> _Information supplied_

▬▬▬▬▬▬▬▬▬▬

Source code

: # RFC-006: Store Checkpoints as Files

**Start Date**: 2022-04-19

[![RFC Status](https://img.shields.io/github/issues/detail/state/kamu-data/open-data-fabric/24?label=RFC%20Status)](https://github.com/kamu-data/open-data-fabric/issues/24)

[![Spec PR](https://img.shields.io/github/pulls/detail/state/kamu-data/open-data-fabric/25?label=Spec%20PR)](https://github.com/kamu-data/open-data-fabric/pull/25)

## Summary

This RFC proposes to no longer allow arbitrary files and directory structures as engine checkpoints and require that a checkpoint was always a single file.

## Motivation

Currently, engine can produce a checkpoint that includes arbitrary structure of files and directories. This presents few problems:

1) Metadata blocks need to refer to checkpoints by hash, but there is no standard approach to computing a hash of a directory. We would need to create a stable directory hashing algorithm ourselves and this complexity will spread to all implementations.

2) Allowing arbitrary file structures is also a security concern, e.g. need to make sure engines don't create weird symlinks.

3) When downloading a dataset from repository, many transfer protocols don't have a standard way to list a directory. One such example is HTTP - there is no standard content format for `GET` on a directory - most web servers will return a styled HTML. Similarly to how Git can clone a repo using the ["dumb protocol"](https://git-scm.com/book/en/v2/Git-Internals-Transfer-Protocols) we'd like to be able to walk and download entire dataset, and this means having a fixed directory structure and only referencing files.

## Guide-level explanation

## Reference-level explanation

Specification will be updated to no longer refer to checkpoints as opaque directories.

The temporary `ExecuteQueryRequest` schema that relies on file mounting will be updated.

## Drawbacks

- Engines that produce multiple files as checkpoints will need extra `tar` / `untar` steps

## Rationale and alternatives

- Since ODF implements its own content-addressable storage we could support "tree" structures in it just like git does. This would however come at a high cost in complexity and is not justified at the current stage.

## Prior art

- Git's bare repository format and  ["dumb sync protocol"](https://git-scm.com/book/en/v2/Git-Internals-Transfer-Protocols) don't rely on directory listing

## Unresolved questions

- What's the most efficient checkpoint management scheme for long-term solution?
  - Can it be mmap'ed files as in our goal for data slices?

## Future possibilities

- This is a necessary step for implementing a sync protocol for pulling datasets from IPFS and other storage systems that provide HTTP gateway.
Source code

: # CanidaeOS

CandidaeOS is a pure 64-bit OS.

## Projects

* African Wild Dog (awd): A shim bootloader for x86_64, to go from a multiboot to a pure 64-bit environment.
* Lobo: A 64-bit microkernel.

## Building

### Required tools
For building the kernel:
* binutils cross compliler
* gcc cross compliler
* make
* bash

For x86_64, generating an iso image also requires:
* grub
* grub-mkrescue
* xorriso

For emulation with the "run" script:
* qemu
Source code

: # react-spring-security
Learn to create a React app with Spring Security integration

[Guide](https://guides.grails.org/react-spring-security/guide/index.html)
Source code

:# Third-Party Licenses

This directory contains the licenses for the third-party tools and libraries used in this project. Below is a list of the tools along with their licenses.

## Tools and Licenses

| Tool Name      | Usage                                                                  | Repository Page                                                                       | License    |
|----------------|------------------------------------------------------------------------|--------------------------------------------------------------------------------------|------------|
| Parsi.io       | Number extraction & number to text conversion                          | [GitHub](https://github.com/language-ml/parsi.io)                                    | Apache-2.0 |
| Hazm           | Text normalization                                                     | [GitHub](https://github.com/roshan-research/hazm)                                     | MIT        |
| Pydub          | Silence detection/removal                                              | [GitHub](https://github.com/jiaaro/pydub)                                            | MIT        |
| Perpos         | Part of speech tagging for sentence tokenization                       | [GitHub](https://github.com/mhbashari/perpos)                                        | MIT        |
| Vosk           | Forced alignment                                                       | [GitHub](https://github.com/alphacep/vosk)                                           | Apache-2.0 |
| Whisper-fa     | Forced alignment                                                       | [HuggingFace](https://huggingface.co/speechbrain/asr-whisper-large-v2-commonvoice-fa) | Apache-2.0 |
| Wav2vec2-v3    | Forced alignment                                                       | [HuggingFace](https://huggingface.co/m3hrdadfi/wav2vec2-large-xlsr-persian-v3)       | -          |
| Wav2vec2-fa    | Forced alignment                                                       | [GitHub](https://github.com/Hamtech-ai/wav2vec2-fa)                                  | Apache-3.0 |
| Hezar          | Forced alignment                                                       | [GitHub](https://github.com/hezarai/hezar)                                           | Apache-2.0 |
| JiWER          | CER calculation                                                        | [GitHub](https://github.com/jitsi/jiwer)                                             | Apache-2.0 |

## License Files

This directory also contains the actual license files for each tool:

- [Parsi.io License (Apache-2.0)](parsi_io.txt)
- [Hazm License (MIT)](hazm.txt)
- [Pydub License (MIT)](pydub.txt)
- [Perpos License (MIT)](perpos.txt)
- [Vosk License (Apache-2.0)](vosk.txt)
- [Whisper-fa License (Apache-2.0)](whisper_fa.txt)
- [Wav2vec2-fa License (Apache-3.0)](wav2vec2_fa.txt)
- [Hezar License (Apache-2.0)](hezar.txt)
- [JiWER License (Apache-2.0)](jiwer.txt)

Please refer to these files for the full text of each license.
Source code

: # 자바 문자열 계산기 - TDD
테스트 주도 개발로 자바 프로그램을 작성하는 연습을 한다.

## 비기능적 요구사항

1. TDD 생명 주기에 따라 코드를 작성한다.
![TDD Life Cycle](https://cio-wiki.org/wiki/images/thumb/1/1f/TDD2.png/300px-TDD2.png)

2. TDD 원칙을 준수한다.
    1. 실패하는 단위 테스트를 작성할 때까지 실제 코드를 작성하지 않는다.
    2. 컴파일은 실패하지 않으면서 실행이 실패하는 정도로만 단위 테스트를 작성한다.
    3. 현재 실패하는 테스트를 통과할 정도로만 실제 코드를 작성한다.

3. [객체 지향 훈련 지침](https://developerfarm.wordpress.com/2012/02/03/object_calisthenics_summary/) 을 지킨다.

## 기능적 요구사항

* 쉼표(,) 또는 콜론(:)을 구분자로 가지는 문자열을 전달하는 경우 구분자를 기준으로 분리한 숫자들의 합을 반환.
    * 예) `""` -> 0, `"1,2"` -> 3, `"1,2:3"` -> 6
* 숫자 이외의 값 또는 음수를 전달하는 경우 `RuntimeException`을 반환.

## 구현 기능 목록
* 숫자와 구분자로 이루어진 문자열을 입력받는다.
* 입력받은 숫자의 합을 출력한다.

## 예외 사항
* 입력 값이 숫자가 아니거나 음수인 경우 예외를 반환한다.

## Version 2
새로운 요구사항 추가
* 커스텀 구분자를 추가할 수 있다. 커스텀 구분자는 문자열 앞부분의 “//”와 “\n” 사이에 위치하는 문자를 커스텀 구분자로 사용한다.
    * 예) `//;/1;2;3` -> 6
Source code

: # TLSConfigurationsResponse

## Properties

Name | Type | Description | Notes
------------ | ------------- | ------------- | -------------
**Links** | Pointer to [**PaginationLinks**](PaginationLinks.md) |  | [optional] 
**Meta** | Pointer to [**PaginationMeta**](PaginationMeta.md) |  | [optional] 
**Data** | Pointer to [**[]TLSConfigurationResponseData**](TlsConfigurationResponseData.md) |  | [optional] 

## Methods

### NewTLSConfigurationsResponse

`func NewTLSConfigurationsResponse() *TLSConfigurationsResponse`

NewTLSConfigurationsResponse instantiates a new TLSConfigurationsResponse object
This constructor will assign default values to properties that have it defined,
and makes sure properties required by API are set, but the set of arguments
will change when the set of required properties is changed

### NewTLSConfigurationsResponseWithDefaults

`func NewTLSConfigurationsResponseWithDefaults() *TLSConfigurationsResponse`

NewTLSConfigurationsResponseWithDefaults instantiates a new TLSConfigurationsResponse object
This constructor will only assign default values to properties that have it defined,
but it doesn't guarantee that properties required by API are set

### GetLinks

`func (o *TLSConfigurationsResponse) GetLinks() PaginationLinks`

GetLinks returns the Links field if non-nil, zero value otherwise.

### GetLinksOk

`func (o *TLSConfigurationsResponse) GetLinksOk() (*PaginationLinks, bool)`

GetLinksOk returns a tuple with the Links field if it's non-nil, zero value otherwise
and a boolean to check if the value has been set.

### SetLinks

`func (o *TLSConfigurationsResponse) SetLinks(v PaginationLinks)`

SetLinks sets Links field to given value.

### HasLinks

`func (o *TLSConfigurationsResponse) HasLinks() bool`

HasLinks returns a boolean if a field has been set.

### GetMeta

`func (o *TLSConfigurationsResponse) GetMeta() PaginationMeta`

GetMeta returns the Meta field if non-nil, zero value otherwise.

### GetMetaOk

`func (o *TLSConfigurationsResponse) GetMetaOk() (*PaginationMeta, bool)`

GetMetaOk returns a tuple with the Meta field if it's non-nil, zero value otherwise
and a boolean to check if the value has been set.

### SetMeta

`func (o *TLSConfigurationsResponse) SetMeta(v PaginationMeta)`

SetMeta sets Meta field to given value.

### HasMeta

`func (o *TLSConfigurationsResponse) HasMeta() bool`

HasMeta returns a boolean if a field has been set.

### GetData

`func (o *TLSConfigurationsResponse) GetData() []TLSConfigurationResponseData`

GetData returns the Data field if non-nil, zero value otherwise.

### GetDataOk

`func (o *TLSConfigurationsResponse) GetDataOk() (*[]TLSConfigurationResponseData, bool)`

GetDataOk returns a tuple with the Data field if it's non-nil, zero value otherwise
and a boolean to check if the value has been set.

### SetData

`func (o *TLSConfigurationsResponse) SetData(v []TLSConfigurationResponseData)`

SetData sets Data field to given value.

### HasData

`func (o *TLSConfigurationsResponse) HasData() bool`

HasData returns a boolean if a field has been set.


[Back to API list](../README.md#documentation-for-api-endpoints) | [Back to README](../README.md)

▬▬▬▬▬▬▬▬▬▬

Looking at the data above, return every line from the one with "(o *TLSConfigurationsResponse) GetData()" down to the one with "### HasData", exactly and inclusively.

`func (o *TLSConfigurationsResponse) GetData() []TLSConfigurationResponseData`

GetData returns the Data field if non-nil, zero value otherwise.

### GetDataOk

`func (o *TLSConfigurationsResponse) GetDataOk() (*[]TLSConfigurationResponseData, bool)`

GetDataOk returns a tuple with the Data field if it's non-nil, zero value otherwise
and a boolean to check if the value has been set.

### SetData

`func (o *TLSConfigurationsResponse) SetData(v []TLSConfigurationResponseData)`

SetData sets Data field to given value.

### HasData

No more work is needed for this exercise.